In Oslo where I live we have a bike sharing system called Oslo bysykkel. The system is built up of a number of stations with bikes. If you have an subscription you can pick up a bike and you have to return it to any of the stations within two hours.

Oslo bysykkel has an API that gives the number of available bikes and available locks at a station. For the last three month I have collected the this info for all stations every five minutes and stored it in a database.

Does anyone have an idea of what to do with this data? Cool data visualizations? Corelation with other data, weather maybe? Predictions? Any and all ideas are appreciated.

I also have an android app that shows the status for the stations on a map. I would love to use this data in some way in the app.
 

bugman

Super Moderator
#2
First, do you have any specific questions relating to these data?

Next, which software packages are you familiar with and have access to?

There are a number of cool spatial things that you could do with this in R, GIS, Tableau for example, but before I provide links or info. Let me know waht you are savvy with.
 
#3
First, do you have any specific questions relating to these data?
Mostly I just wanted to have ideas on what one could do with the data, interesting conclusions one could make. I have one specific question relating to my app. "what is the probability of there being an available bike at a specific station in the next 10 minutes?" or "how long before there will probably be a bike available at a specific stand?". I would think whether will have a big impact so this have to be taken into account.

Next, which software packages are you familiar with and have access to?
None what so ever I have no experience with statistics.
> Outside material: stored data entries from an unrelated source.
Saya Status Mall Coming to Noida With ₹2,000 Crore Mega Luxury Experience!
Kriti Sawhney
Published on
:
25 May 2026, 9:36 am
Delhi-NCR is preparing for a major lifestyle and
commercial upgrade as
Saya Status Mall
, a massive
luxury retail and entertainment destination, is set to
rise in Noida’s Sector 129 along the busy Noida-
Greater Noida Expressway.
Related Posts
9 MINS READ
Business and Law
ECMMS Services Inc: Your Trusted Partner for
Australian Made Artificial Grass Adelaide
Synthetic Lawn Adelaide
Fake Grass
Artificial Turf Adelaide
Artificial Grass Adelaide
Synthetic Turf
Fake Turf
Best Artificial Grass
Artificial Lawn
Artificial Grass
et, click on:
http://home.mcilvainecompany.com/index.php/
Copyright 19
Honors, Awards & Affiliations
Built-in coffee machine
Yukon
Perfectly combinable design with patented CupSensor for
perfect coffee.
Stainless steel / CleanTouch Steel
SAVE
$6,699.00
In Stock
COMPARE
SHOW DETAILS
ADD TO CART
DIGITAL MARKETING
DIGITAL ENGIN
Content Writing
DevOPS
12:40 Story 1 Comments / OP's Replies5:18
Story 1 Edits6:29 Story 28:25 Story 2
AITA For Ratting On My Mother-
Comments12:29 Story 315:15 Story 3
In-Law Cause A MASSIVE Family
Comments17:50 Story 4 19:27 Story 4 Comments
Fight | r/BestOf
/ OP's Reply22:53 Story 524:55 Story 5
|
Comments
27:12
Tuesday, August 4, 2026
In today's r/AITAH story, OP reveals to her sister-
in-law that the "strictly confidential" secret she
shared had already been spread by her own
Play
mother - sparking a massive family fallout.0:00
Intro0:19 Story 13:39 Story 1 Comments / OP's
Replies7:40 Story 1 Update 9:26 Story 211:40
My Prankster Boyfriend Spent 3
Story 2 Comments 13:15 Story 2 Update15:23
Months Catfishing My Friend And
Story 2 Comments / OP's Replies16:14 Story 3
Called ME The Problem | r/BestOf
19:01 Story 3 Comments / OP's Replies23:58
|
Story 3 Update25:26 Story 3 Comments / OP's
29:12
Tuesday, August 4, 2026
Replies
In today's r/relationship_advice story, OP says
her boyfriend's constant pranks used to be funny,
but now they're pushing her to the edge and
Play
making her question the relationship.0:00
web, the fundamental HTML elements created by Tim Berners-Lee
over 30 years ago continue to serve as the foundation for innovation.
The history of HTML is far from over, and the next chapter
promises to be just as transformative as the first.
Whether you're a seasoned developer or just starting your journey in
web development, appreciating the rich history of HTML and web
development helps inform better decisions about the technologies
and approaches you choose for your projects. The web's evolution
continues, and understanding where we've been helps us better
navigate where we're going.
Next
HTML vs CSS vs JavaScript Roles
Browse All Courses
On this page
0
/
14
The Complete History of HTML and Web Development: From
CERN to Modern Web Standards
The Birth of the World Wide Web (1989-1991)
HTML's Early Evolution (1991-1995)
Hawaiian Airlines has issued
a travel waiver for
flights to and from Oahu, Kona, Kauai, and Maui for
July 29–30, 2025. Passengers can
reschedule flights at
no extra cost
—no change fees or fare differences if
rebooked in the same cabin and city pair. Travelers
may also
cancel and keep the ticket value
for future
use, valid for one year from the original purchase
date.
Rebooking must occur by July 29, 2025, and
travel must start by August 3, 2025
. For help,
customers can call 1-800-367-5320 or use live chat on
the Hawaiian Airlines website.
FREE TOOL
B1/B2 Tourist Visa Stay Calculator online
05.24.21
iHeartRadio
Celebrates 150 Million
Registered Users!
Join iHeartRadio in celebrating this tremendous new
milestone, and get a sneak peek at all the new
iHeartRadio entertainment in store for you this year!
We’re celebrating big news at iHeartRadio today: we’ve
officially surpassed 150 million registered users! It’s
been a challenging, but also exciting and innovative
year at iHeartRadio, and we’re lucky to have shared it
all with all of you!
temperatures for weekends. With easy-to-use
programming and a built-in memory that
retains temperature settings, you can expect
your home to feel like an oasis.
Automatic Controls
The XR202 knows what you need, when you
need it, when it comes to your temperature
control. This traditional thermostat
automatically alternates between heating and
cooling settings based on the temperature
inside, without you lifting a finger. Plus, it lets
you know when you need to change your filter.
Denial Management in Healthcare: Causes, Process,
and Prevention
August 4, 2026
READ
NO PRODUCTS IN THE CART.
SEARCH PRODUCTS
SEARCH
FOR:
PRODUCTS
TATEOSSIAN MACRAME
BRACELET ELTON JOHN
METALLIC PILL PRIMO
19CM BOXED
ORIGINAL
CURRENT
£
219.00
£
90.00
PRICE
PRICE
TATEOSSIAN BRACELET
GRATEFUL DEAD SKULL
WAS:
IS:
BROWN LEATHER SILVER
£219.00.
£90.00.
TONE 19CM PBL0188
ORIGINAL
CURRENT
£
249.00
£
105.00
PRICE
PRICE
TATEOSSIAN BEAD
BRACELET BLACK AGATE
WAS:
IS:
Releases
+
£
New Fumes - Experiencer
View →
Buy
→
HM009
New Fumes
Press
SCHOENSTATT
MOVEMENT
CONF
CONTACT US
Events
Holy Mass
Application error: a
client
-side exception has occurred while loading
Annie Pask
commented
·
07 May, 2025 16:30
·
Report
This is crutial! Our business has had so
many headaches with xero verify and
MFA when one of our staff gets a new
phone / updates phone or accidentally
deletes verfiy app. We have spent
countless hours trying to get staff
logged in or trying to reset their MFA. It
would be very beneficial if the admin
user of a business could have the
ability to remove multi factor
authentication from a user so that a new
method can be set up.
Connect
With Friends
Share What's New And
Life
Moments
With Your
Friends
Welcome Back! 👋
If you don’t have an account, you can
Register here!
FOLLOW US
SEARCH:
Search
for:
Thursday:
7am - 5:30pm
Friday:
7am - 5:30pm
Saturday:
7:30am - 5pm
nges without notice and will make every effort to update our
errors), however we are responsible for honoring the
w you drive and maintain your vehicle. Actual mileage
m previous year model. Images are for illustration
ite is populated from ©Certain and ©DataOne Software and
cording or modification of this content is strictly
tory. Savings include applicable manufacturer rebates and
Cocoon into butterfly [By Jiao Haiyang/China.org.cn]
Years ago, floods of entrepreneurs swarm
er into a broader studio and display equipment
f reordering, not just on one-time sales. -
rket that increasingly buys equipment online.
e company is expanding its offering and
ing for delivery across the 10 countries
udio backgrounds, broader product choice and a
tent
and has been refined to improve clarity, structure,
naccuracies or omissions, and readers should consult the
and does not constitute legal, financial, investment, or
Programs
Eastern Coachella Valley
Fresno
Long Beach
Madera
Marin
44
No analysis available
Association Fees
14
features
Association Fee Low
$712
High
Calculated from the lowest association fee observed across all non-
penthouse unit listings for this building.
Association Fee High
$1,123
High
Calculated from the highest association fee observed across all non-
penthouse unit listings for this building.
There are a number of cool spatial things that you could do with this in R, GIS, Tableau for example, but before I provide links or info. Let me know waht you are savvy with.
Ok sounds awesome thanks
 

noetsi

No cake for spunky
#5
If you have no experience with statistics anything complicated is not a good idea. Because 1) it won't be simple to do and 2) you might not understand what you get or the limitations on it. Descriptive statistics is probably a good place to start and can show interesting results. For example you can show bike pick ups by day and month (showing which days are more heavily used and possibly patterns within the day). You might then seek to discover what this entails for the city (if bike usage is heavier at certain times it might influence traffic patterns for example).

Generally I would suggest time series analysis or queing models (which evaluates demand relative to supply of services in part) but if you have a limited background in these and no computer software to use them that would be a tall order to do.
 

hlsmith

Less is more. Stay pure. Stay poor.
#6
I have a completely different idea. I would contact the Public Health College at a local university and get in contact with graduate students required to have a masters project or dissertation.

I would work with them and come up with questions you want answered along with their own questions and have them churn that data up every which way. Make them do the work and literature reviews.

You could look to other programs as well if interested, such as civil engineers, economic students, etc. This way you can have them engage in countless hours analyzing your data and they can graduate and perhaps have a project that they enjoy. I know an environment health student that looked at traffic patterns and acccidents in bicyclists for their dissertation.